Jimenez, who had overstayed after he entered the U.S. on a work visa in the late 1990s, was helping raise both of Byrd's grandchildren. Then, in February 2025, he was sued for breach of contract by a construction client, Byrd said. Though a judge threw the case out, ICE agents arrived the next day, and he was taken to a detention center in Georgia before he was sent to Mexico on a government-chartered flight, she said.
The pair reunited in Veracruz and spent a few days on a beach to decompress.
In the year since Jimenez returned to Mexico, Byrd has visited him four times. She hopes to move there in a year when her granddaughter is a little older and has adjusted to going to day care.
"Everybody relied on Jesus. He was the backbone of our family, and that's not here anymore," she said.
The Department of Homeland Security said 2.2 million people who were in the country illegally have self-deported since January 2025. "With over 700,000 deportations during President Trump's first year in office, those still in this country illegally should realize that this administration will enforce the laws of this nation," a spokesperson said in a statement.
The realities for couples like Byrd and Jimenez are both challenging and complex. Long-standing immigration law bars people who have overstayed their visas by more than a year from returning to the U.S. for a decade, even if they're married to American citizens.

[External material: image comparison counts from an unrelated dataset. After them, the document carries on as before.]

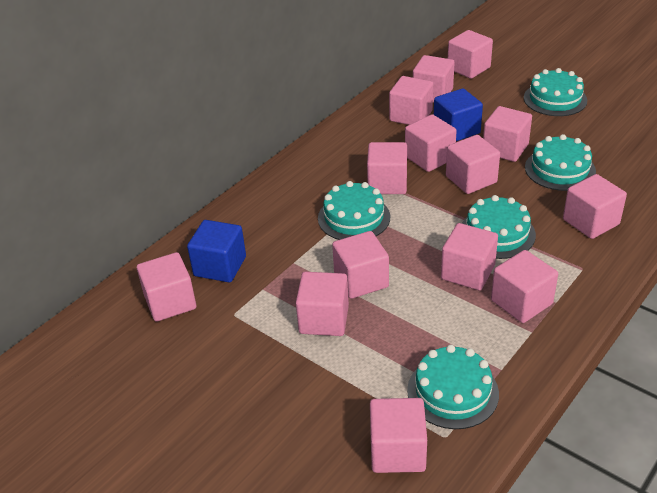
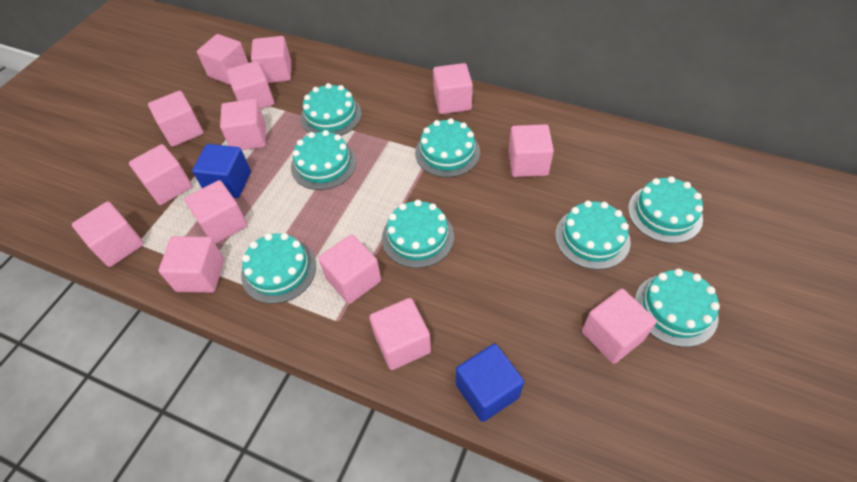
turquoise cake: 5 -> 8

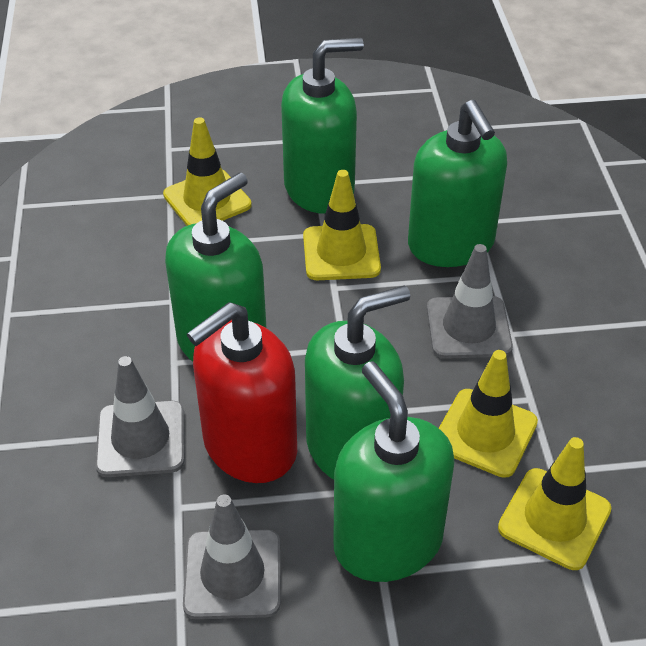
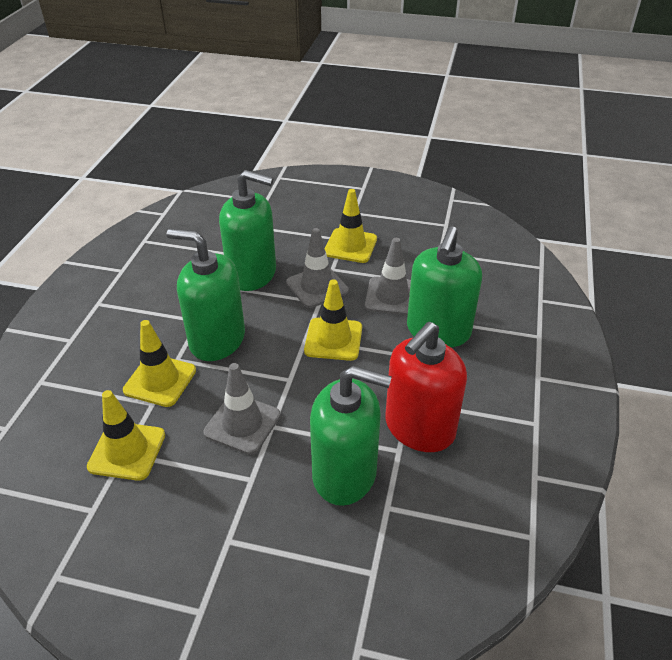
green soap dispenser: 5 -> 4

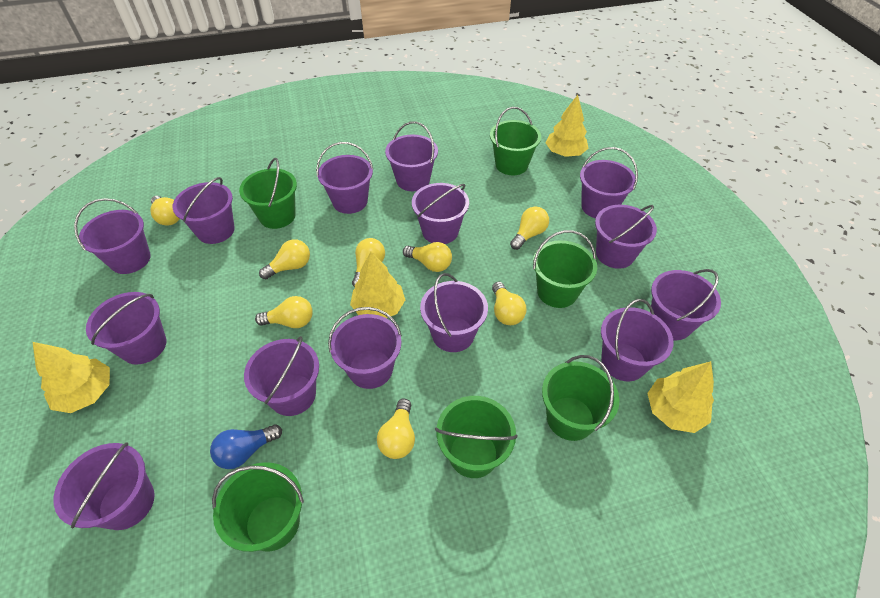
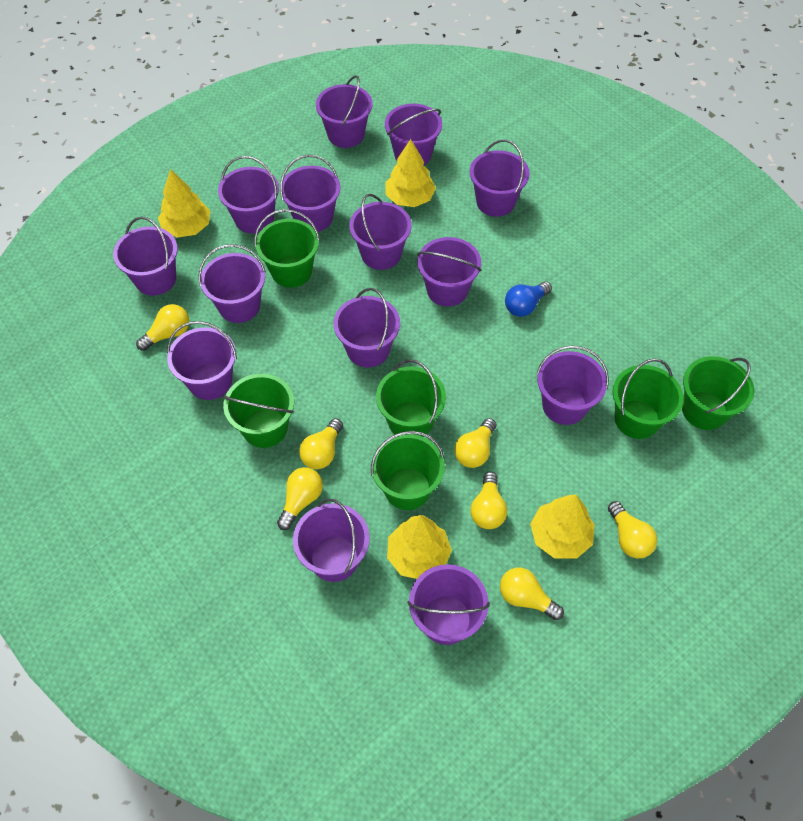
yellow light bulb: 8 -> 7

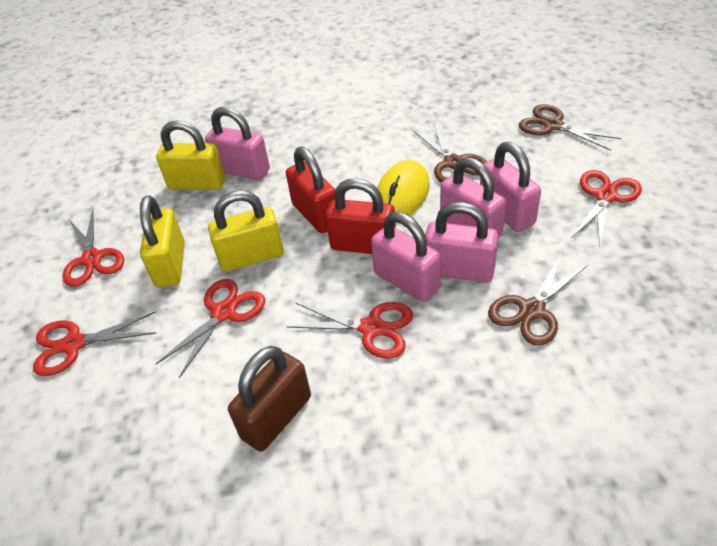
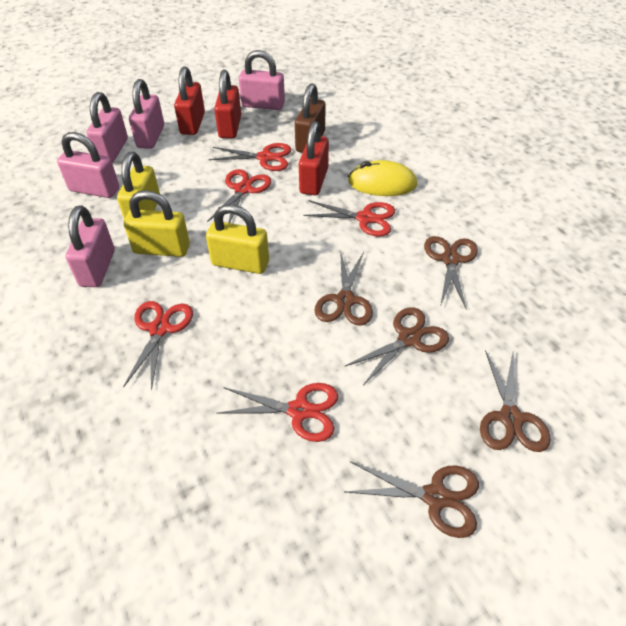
brown scissors: 3 -> 5
red padlock: 2 -> 3

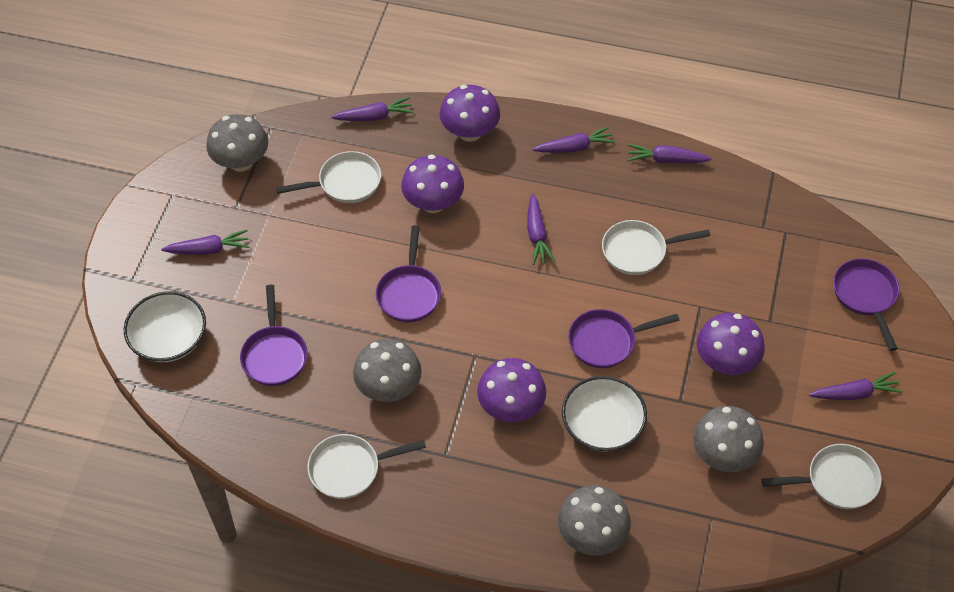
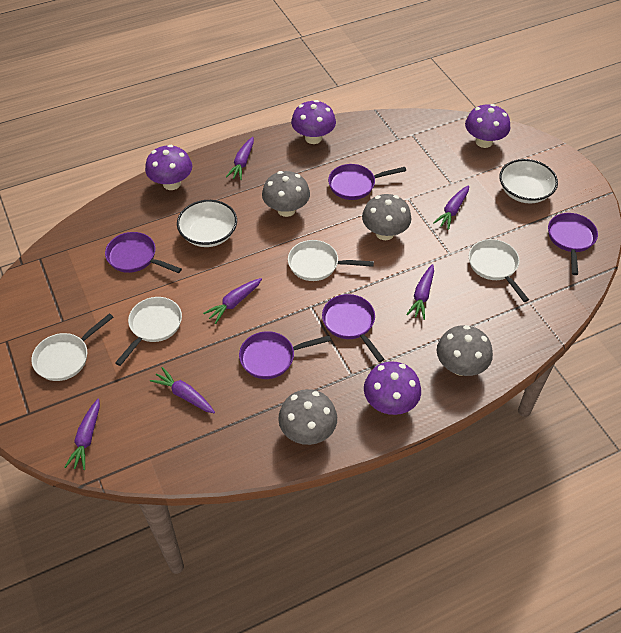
purple pan: 4 -> 5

It's something the proposed American Families United Act, a bipartisan bill introduced last March, is looking to challenge.
Under the act, immigration judges and officials would be able to weigh the impact of family separation and grant families relief case by case.
While the bill seems currently stalled, if it passed, it would make a huge difference to Lois Muñoz, who, despite having been married to Alfredo since 2016, has no way of fast-tracking his return to the U.S.
In the meantime, her life in Puebla has narrowed to taking the bus into town for pedicures and her extended family's daily 2 p.m. lunch together. That has brought along a new challenge: On Fridays, it's her turn to prepare lunch, she said.
"Do you know how intimidating it is cooking Mexican meals for a Mexican family in the middle of Mexico?"